Lorsqu’on entend le décathlonien Larbi Bourraba dire : « J’ai rencontré beaucoup de problèmes pour avoir à mes côtés mon entraîneur adjoint Hocine Mohamed…On manque de moyens pour atteindre le niveau mondial. Les Jeux olympiques se préparent pendant deux à trois ans et non pas en trois mois », et qu’on apprend que c’est son entraîneur qui lui sert de kiné, on est tout simplement abasourdi, eu égard aux sommes colossales qui sont gaspillées quotidiennement dans dépenses somptuaires.
On ne peut qu’être admiratif de nos athlètes pour leur abnégation et pour donner à notre jeunesse et au pays tout entier la plus belle image du patriotisme. On était persuadé de ne plus revivre les mésaventures de leurs aînés qui nous avaient déjà donné des leçons de courage et de volonté. On pense essentiellement à :
Hassiba Boulmerka, médaille d’or du 1500 m aux J.O de Barcelone en 1992 et têtue comme une mule, doit sa réussite à un travail de forçat, à une paire de basket d’entrainement achetée par l’ambassade de Cuba à Alger et à une prise en charge par Cuba pour sa préparation durant 6 mois à La Havane. Elle voulait aller jusqu’au bout de l’aventure parce qu’elle avait la détermination et surtout le courage de défier les obscurantistes qui avaient entrepris d’enfermer définitivement la femme en terre d’islam.

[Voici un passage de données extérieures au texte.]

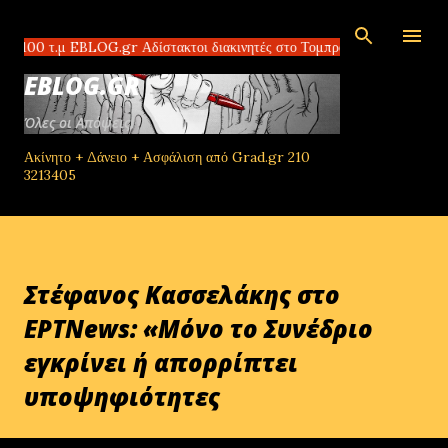
Μετάβαση στο κύριο περιεχόμενο
 τ.μ EBLOG.gr Αδίστακτοι διακινητές στο Τομπρούκ της Λιβύης πλουτίζο
EBLOG.GR
Όλες οι Απόψεις!
Ακίνητο + Δάνειο + Ασφάλιση από Grad.gr 210
3213405
Στέφανος Κασσελάκης στο
ΕΡΤNews: «Μόνο το Συνέδριο
εγκρίνει ή απορρίπτει
υποψηφιότητες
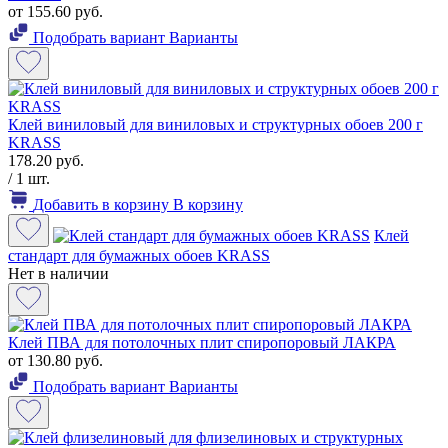
от 155.60 руб.
Подобрать вариант
Варианты
Клей виниловый для виниловых и структурных обоев 200 г
KRASS
178.20 руб.
/ 1 шт.
Добавить в корзину
В корзину
Клей
стандарт для бумажных обоев KRASS
Нет в наличии
Клей ПВА для потолочных плит спиропоровый ЛАКРА
от 130.80 руб.
Подобрать вариант
Варианты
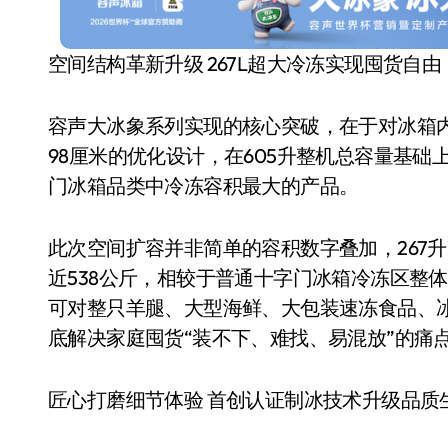
空间结构革新升级 267L超大冷冻实现囤货自由
容声大冰象系列实现的核心突破，在于对冰箱
98厘米的优化设计，在605升整机总容量基础
门冰箱品类中冷冻容积最大的产品。
此次空间扩容并非简单的容积数字叠加，267
近538公斤，相较于普通十字门冰箱冷冻区整体扩
可对整只羊腿、大型海鲜、大包装速冻食品、
底解决家庭囤货“装不下、难找、易混放”的痛
匠心打磨细节体验 首创认证制冰技术升级品质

On lui en veut jusqu’à ce jour d’avoir osé courir en short au lieu du niqab.
Noureddine Morsli, médaille d’or du 1500 m aux J.O d’Atlanta en 1996, était le seul avec une poignée de sportifs à croire en ses chances. L’Etat est venu au secours de la victoire, pour ensuite l’oublier définitivement. Au Maroc on a donné le nom de Saïd Aouita au train rapide Rabat-Casablanca et les médaillés bénéficient de beaucoup d’avantages pour services rendus à la nation. Pardon pour le parallèle.
Taoufik Makhloufi, médaille d’or du 1500 m aux J.O de Londres, en 2012 inconnu des Algériens jusque-là, s’est battu pour sa préparation aux prochains J.O avec le ministère de la jeunesse et des sports pour obtenir la prise en charge de sa préparation qui nous aurait coûté …0,005 centimes par habitant. Pour les jeux de Rio, il a failli de ne pas y aller parce qu’on lui avait mégoté les moyens techniques qu’il réclamait pour sa préparation physique.

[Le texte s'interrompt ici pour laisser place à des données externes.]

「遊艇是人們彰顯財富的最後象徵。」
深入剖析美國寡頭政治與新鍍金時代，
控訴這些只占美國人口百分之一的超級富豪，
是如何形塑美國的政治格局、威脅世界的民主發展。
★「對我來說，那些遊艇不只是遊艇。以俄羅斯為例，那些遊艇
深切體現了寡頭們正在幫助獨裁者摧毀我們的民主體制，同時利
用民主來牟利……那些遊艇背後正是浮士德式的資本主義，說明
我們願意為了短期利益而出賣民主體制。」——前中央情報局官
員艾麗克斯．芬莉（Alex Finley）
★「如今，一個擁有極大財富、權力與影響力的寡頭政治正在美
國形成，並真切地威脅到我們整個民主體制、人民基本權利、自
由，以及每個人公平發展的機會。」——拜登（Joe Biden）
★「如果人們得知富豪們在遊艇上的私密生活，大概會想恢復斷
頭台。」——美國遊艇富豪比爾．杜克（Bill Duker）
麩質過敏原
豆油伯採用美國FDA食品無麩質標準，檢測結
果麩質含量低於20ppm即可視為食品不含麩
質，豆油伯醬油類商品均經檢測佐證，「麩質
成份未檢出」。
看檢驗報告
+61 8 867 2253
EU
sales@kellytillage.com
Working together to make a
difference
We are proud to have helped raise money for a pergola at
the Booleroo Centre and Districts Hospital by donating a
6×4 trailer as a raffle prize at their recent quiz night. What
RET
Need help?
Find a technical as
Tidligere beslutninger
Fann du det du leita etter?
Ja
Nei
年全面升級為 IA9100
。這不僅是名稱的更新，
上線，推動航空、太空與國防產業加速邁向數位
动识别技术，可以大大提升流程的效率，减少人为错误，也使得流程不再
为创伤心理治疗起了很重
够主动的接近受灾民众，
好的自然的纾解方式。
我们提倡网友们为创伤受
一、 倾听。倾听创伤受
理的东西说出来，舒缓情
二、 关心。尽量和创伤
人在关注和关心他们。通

Qui d’entre nous connaît ou se souvient de NouriaMérah-Benida, médaille d’or du 1500m aux J.O de Sidney, de Hocine Soltani, le golden boy de la boxe anglaise, le seul sportif algérien doublement médaillé aux J.O d’Atlanta en 1996 et à ceux de Barcelone en 1992.
Partout dans le monde, les champions sportifs sont célébrés comme des héros, de vrais héros, parce qu’ils illustrent l’abnégation ou tout simplement l’esprit sportif. Ils sont glorifiés de leur vivant et après leur mort. D’abord par reconnaissance de la nation et ensuite pour l’exemple qu’ils donnent à la jeunesse.
On pensait que nos responsables allaient enfin comprendre que nos sportifs étaient nos meilleurs ambassadeurs et les meilleurs modèles pour notre jeunesse. On n’imaginait pas un seul instant qu’on arriverait à un tel degré de désinvolture et d’irresponsabilité au point de sacrifier un idéal aussi beau que le sport.